> EXERCISE 1
In the listing, repeat the lines from the one containing "Angles in degrees" through the one containing "Answer: approximately 0°", including both.

> PAGE TEXT
I carry on a pair of kiddie scissors when I fly.


----------



## DebBrown (Apr 18, 2008)

My daughter had her nail scissors confiscated just last year.  I agree with the poster regarding taking a mailer.  If you don't want to lose them, at least you can mail them home.

Deb


----------



## carpediem (Apr 19, 2008)

Recently had shaver and scissors confiscated on a trip back from London.  I inadvertently put my husbands toiletries bag in my son's backpack (we had to reshuffle the weight of some of our luggage).  

I would just pack a nail clipper, if that is allowed.  I know it can cut yarn and thread.  Also if they confiscate it you can pick up one pretty cheap in one of the airport stores.  

Enjoy your travels.


----------



## RickB (May 3, 2008)

I have to laugh at these and many other stories I've heard from friends.  One friend of mine had to send his fishing flies to Montana via UPS since they wouldn't let him on the airplane with them.

I guess they never figured out that if someone really wanted to, they could take an emery board (soft finger nail file to you bachelors) and sharpen the edge of a credit card so they could use it as a knife! :hysterical:


----------



## Judy (May 5, 2008)

I carry a pair of children's blunt nosed scissors in my rollaboard.  I've never had any problem with TSA within the US, but they've been confiscated twice in other countries for flights going to the US.

My husband's swiss army knife was pulled from his backpack by security in LAX.  He was escorted to a shipping facility where he was "allowed" to mail it to himself.


----------



## ownsherown (May 5, 2008)

Also beware of the dangerous snowglobe! Not allowed no matter how small.
We had to spend 13$ to ship a 5$ snowglobe back home.


----------



## stmartinfan (May 5, 2008)

You can purchase a small yarn cutter at stores like Joann's that would be OK to take on a plane.  It's about the size of a coin, with notches on the sides that are sharp enough to cut yarn.  If you go to joann.com and search on "yarn cutter," you'll see  several.  Most of then are designed to be worn as a pendant - so they pass as "jewelry."  In a pinch, you can also use a nail clipper or take a package of dental floss and use the cutter built into that.  It's quite sharp and will cut yarn, too.


----------

> EXERCISE 2
Answer these questions about the forum thread on carrying scissors when flying:
(a) How much did ownsherown pay to ship the snowglobe back home?
(b) At which airport did security pull the swiss army knife from Judy's husband's backpack?
(c) Which website does stmartinfan suggest searching for "yarn cutter"?

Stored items
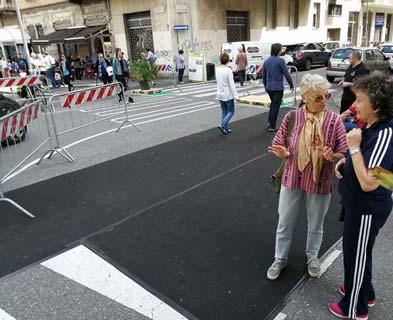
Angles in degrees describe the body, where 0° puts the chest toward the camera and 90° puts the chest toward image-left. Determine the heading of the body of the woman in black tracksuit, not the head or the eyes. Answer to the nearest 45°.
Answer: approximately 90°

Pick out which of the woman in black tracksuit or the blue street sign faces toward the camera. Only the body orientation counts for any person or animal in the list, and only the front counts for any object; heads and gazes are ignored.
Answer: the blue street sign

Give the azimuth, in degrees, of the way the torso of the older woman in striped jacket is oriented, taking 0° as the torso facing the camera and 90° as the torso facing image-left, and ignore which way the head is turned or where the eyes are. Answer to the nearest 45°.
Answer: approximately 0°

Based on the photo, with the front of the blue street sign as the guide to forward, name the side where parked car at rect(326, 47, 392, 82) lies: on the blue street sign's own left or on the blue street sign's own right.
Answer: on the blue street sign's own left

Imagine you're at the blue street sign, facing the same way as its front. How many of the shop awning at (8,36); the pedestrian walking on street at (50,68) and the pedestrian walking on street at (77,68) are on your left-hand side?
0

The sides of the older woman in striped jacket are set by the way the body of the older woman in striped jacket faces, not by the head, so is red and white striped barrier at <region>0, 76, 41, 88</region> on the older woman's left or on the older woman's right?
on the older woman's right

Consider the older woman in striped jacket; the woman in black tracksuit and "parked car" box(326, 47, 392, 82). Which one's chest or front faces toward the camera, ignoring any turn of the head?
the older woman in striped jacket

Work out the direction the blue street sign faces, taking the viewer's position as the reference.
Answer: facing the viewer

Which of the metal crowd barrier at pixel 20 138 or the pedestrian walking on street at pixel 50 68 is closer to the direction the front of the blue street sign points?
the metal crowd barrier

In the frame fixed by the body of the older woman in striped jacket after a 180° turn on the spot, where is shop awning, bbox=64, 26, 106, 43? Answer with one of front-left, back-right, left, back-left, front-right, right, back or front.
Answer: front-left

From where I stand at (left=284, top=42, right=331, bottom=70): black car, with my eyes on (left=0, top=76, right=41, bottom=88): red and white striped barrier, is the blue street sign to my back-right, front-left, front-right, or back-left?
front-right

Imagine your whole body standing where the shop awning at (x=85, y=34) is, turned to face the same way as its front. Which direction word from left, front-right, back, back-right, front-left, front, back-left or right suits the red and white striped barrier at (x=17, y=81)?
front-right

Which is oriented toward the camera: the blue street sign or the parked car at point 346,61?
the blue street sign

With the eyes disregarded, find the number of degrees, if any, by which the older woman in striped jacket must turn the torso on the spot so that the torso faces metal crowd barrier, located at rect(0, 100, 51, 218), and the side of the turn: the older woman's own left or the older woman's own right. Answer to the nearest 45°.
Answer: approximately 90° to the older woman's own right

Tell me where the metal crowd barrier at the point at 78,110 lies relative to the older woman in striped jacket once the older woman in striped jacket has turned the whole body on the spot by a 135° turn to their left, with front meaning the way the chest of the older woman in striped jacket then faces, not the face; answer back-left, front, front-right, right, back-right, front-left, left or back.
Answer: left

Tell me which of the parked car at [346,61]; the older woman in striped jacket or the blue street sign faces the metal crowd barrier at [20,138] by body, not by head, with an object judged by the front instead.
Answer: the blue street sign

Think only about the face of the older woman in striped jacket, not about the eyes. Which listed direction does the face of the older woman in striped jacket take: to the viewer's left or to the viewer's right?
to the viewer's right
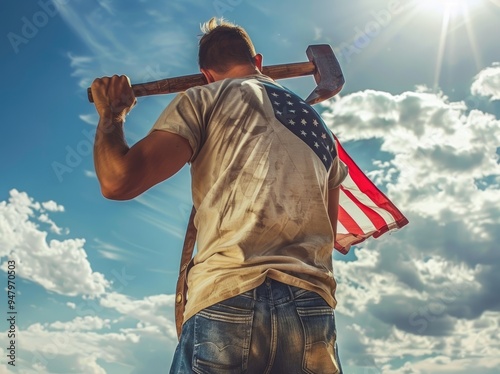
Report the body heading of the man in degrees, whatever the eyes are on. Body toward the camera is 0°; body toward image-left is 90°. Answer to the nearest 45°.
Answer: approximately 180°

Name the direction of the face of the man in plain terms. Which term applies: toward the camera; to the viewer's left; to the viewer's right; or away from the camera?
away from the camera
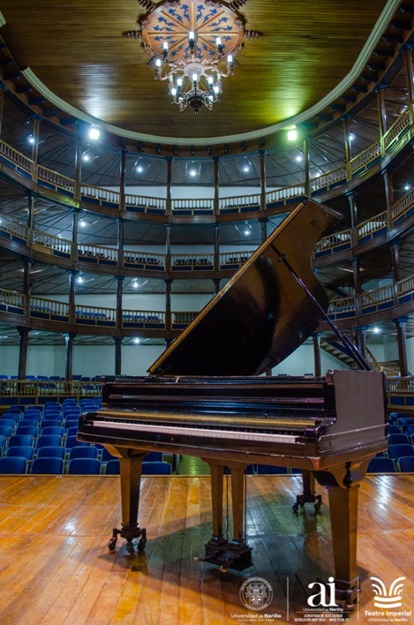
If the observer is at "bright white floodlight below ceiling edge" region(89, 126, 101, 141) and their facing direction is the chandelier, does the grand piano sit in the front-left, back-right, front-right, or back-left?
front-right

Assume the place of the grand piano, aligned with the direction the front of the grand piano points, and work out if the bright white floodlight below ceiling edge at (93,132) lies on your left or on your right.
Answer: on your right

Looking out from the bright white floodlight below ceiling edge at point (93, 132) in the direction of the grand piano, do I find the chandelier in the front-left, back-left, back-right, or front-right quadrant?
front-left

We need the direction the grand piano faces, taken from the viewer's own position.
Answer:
---
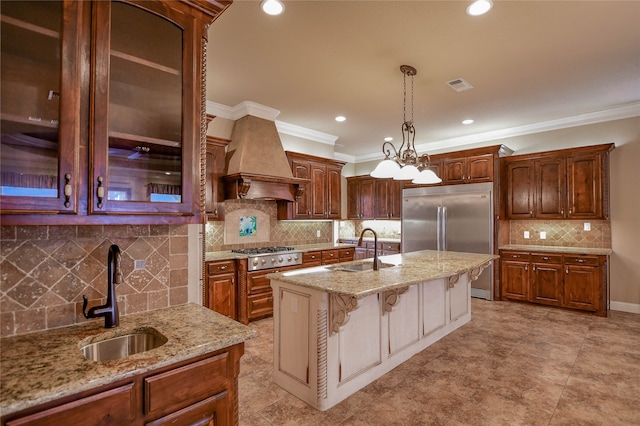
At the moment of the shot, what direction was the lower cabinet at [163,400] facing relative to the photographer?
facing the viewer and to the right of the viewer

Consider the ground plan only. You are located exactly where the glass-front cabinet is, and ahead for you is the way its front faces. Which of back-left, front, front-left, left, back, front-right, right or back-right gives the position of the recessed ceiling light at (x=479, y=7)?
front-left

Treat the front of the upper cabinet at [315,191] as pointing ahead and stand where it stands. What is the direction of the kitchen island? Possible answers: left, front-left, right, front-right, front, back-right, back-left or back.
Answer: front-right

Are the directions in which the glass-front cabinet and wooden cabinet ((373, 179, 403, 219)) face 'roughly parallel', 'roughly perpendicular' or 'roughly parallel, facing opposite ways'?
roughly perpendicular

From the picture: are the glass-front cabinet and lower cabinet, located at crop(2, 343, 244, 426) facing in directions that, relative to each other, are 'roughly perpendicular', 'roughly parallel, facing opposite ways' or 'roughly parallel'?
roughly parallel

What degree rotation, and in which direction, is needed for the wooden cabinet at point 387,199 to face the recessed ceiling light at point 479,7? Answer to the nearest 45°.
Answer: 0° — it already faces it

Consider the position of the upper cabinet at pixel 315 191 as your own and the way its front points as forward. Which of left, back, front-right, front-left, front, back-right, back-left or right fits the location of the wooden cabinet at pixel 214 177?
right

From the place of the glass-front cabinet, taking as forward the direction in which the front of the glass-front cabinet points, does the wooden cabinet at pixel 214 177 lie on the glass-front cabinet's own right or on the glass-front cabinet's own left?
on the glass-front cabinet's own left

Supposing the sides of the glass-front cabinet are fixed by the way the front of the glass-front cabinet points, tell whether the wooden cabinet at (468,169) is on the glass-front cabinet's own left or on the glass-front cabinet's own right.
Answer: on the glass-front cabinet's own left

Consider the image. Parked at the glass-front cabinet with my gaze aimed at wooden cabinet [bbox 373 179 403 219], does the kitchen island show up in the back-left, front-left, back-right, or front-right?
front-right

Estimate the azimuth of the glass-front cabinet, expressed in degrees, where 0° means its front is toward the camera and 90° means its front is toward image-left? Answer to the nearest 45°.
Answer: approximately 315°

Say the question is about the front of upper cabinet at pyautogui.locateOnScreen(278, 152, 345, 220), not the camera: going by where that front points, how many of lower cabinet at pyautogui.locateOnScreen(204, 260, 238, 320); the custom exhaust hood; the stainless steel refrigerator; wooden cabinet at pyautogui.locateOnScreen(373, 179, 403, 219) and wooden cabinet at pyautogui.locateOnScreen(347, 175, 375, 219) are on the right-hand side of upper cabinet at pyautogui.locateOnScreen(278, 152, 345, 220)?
* * *
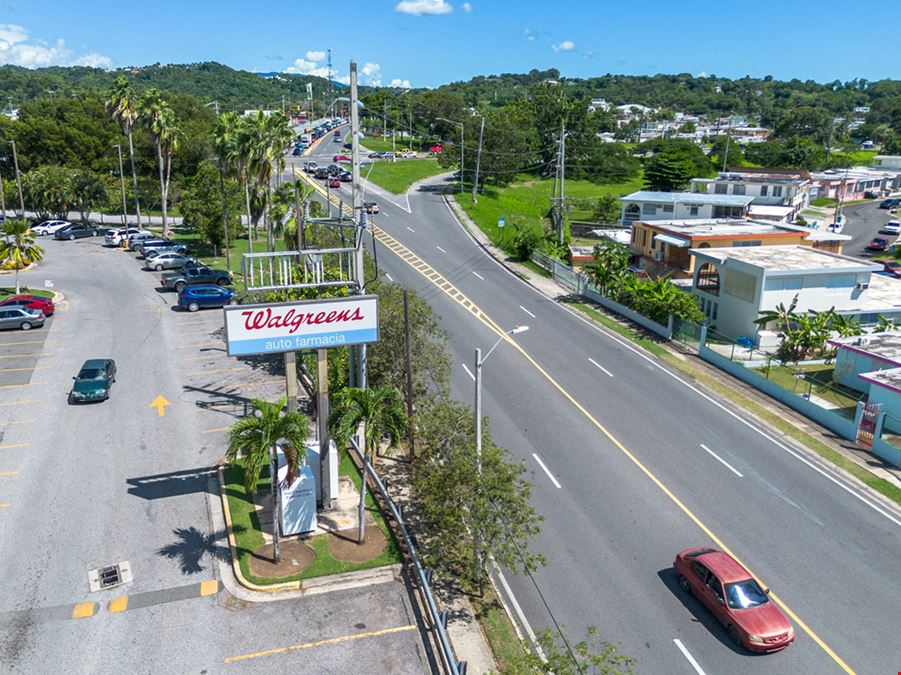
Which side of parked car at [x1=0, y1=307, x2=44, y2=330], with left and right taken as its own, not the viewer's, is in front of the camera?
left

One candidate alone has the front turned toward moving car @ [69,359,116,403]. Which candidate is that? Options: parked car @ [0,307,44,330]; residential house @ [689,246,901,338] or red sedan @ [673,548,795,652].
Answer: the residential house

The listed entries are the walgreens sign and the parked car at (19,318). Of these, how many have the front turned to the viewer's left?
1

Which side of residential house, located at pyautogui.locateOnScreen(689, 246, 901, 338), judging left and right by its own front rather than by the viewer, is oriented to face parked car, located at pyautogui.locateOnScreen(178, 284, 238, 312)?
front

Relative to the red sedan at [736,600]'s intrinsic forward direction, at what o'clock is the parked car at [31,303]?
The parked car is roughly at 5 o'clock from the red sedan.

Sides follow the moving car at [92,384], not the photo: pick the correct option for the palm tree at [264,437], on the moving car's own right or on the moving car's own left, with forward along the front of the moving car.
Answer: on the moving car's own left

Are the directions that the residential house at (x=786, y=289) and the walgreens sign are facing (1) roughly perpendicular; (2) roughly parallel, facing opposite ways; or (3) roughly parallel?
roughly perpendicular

> SOLUTION 1
Angles in degrees describe the body, where 0° puts the chest toward the camera and 90° puts the chest toward image-left. Determine the heading of the body of the woman in black tracksuit, not the head or the eyes. Answer to the nearest 45°.
Answer: approximately 90°

Pick out which of the woman in black tracksuit or the blue street sign faces toward the camera. Only the body orientation counts for any person or animal in the list, and only the front counts for any object; heads and gazes are ignored.
Answer: the blue street sign

Give the azimuth, in degrees, of the way the torso of the older woman in striped jacket is oriented, taking 0° as the torso facing the camera and 90° as the torso facing image-left, and ignore which way the head is turned or where the eyes are. Answer to the nearest 45°.
Answer: approximately 0°

> SOLUTION 2
(a) $13
(b) LAX
(c) joann.com